[Document extract]
□ □ □

Thank you very much for the suggestion, do you mean I can add test dataset like this (or am I horribly wrong?):

path=Path(“My Folder”)
classes = [‘Class A’,‘Class B’,‘Class C’]
data = ImageDataBunch.single_from_classes(path, classes, .add.test(), size=(100,180)).normalize(imagenet_stats)
learn = create_cnn(data, models.resnet50)

pred_class, pred_idx, outputs = learn.get_preds(DatasetType.Test)`

I have 3 classes, and the model was trained on all 3, the test files also have one of these 3 classes assigned to them by observers, I just want to test how good is my model in terms of generalizing on something that belongs to one of these 3 categories, but has not been seen before.

Also, I need this for potential model deployment, so adding test files to train and valid files is not exactly what I need, I think.

muellerzr · September 9, 2019, 8:30pm

Got it! Here is the documentation for test sets, and there are examples in the course-v3 notebooks.

If you are doing for deployment, instead make an ImageList of your set of images you want to train on, and when you use load_learner for deployment, pass in that ImageList in.

kodzaks · September 9, 2019, 8:41pm

ok, so basically to get results on test set, I will have to add test set to my training and validation sets when I am training my model? Something like we did in v 1 when we used to have 3 sets of data in folders? (i.e. train, valid, test?) But in this new version I think we just have all data and tell the model how to separate it, i.e. valid_pct=0.3, for example?

Sorry, I am terribly confused about all this. I need to test a bunch of new files to see how accurate my model is and after that, I need to figure the way so my users could upload a bunch of files and get results back.

□ □ □

[Required work]
1. In the forum thread about test sets, take the passage starting at "learn = create_cnn(data, models.resnet50)" and ending at "need, I think.", and substitute "holdout files" for every occurrence of "test files".
2. Answer these questions about the forum thread on test sets:
(a) Which model architecture is passed to create_cnn in the code?
(b) How many classes was the model trained on?
(c) According to muellerzr, which function is used to load the model for deployment?
3. For each statement, say whether the forum thread on test sets supports it. Quote the words of the text that decide it.
(a) Observers assigned class labels to the test files.
(b) muellerzr's reply was posted at 8:41pm.
(c) The example of telling the model how to split the data uses valid_pct=0.3.
You will not need the rows to complete any of the tasks.

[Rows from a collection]

□ □ □

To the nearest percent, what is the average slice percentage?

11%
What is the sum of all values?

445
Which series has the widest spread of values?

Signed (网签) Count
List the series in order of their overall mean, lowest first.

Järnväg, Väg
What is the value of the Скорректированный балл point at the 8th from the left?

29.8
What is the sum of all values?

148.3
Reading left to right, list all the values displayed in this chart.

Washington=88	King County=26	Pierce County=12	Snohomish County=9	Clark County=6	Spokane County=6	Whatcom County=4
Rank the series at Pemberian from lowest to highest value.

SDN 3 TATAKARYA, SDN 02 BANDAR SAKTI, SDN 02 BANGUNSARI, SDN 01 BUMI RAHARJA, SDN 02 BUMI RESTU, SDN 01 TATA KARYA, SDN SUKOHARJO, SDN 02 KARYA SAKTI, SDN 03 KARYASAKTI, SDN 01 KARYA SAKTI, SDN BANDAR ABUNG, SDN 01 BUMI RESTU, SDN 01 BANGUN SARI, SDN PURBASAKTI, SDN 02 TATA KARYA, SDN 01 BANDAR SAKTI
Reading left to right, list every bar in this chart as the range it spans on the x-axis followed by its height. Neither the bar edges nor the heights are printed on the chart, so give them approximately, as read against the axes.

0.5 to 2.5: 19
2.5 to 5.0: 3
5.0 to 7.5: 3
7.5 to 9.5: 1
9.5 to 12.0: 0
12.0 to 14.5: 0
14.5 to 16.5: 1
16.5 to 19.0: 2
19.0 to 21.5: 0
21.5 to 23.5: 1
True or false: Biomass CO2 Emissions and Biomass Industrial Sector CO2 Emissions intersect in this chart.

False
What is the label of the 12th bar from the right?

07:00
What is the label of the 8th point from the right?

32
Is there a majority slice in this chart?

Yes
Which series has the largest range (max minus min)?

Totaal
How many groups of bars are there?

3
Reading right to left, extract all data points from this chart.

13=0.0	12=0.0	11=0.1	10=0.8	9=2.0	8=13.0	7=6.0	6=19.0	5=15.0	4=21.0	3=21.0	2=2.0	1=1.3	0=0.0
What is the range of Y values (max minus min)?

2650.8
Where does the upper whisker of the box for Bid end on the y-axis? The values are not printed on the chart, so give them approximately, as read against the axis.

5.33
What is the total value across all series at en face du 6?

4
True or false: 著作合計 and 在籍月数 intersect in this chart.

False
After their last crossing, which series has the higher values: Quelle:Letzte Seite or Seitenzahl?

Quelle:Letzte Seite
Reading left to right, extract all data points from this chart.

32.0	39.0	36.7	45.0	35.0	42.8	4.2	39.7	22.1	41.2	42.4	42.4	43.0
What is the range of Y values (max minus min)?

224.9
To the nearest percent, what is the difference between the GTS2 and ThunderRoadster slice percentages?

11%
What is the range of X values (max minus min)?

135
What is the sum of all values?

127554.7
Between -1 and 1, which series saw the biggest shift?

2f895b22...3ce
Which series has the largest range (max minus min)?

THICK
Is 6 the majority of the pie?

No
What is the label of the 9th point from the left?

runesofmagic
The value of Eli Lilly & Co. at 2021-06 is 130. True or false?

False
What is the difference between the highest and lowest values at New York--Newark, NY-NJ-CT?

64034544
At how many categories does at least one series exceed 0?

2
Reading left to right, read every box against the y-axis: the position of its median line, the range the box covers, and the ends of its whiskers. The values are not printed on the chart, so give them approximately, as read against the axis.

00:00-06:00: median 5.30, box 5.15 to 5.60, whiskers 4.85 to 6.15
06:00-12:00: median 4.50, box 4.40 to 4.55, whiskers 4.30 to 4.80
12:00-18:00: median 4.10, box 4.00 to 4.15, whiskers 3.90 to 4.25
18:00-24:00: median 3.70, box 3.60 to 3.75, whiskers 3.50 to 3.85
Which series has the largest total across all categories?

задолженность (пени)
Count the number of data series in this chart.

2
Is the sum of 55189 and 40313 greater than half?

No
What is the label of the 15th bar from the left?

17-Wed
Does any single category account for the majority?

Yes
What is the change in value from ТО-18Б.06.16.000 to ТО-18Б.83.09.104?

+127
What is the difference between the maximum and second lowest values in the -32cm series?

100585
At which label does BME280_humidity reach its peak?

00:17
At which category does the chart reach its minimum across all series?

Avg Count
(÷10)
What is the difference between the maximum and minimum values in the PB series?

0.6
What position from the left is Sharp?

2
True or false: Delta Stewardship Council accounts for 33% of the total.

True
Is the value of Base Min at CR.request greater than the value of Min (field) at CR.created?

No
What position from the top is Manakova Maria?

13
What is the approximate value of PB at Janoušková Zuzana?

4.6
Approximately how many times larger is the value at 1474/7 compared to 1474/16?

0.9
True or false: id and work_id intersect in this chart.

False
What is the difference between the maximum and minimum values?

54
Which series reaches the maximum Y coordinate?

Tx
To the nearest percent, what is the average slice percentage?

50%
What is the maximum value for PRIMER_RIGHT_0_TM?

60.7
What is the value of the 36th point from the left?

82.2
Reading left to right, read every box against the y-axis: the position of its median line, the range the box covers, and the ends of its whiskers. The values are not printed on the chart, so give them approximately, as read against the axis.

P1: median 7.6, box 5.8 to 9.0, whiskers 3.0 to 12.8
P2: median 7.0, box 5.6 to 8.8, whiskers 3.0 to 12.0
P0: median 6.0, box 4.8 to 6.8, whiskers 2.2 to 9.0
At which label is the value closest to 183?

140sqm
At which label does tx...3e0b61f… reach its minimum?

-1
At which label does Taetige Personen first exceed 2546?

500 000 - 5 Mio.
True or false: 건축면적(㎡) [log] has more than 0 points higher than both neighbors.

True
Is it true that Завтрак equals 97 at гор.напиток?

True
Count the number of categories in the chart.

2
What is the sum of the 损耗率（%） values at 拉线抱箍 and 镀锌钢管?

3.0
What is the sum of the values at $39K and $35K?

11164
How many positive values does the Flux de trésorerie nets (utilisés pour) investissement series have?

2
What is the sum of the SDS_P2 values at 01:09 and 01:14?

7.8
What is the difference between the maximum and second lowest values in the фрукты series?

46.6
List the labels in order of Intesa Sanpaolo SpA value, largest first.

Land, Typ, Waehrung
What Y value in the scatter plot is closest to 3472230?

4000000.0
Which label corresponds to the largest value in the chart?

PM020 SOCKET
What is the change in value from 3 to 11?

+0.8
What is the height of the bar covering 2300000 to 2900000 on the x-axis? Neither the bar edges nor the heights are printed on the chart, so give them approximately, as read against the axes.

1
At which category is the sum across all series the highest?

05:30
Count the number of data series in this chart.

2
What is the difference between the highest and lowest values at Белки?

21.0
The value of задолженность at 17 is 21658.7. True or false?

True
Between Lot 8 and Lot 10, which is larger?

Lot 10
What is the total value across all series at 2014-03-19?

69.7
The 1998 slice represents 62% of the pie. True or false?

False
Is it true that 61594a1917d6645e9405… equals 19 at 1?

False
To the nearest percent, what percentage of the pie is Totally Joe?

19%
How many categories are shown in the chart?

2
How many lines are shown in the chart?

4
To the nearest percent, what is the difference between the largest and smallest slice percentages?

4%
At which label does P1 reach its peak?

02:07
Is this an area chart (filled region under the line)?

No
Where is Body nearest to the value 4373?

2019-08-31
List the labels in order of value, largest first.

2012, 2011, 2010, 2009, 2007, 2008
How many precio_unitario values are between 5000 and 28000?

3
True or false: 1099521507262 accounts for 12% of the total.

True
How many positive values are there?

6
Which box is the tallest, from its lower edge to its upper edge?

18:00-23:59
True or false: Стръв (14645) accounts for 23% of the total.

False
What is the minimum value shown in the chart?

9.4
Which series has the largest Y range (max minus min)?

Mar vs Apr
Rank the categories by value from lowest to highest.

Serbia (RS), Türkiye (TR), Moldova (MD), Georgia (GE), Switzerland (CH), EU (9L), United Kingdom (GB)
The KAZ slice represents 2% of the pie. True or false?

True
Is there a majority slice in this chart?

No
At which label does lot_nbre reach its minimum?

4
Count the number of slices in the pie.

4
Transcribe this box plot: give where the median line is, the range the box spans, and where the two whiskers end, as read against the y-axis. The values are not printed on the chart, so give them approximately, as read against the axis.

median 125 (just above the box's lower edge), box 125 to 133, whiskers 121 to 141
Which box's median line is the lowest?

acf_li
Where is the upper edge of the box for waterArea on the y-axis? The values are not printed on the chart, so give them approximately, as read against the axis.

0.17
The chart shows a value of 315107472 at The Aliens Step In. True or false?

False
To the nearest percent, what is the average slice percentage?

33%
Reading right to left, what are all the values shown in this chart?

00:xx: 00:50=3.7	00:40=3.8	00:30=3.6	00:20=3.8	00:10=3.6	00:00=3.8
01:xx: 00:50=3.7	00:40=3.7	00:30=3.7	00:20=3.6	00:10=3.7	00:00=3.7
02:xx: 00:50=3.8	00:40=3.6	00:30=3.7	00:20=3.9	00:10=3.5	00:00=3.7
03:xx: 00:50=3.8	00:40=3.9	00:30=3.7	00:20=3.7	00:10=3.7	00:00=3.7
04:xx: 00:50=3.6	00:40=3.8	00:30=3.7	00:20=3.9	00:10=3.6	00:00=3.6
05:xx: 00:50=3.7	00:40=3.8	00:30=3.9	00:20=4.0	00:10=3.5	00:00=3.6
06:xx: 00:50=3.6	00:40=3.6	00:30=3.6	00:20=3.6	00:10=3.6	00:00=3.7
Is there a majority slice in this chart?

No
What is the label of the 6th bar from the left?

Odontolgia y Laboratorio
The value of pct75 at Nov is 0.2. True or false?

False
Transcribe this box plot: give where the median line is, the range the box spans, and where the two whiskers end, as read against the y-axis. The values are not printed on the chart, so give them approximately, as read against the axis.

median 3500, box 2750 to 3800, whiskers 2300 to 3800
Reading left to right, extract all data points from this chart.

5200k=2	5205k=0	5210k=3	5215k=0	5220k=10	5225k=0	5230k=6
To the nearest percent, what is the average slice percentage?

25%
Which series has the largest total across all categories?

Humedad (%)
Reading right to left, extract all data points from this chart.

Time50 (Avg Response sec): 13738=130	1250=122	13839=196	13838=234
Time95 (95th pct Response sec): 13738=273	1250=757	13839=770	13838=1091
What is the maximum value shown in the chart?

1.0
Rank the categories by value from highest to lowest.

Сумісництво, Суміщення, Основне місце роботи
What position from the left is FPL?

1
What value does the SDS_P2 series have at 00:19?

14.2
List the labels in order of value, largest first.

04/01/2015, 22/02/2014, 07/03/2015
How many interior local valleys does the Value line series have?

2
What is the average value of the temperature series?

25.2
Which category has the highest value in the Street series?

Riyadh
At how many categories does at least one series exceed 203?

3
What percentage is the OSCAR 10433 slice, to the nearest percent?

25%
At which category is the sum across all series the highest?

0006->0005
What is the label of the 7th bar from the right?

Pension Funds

□ □ □

[Exercise answers]
1.
learn = create_cnn(data, models.resnet50)

pred_class, pred_idx, outputs = learn.get_preds(DatasetType.Test)`

I have 3 classes, and the model was trained on all 3, the holdout files also have one of these 3 classes assigned to them by observers, I just want to test how good is my model in terms of generalizing on something that belongs to one of these 3 categories, but has not been seen before.

Also, I need this for potential model deployment, so adding holdout files to train and valid files is not exactly what I need, I think.

2.
(a) models.resnet50
(b) 3
(c) load_learner

3.
(a) Yes: "the test files also have one of these 3 classes assigned to them by observers"
(b) No: "muellerzr · September 9, 2019, 8:30pm"
(c) Yes: "i.e. valid_pct=0.3, for example?"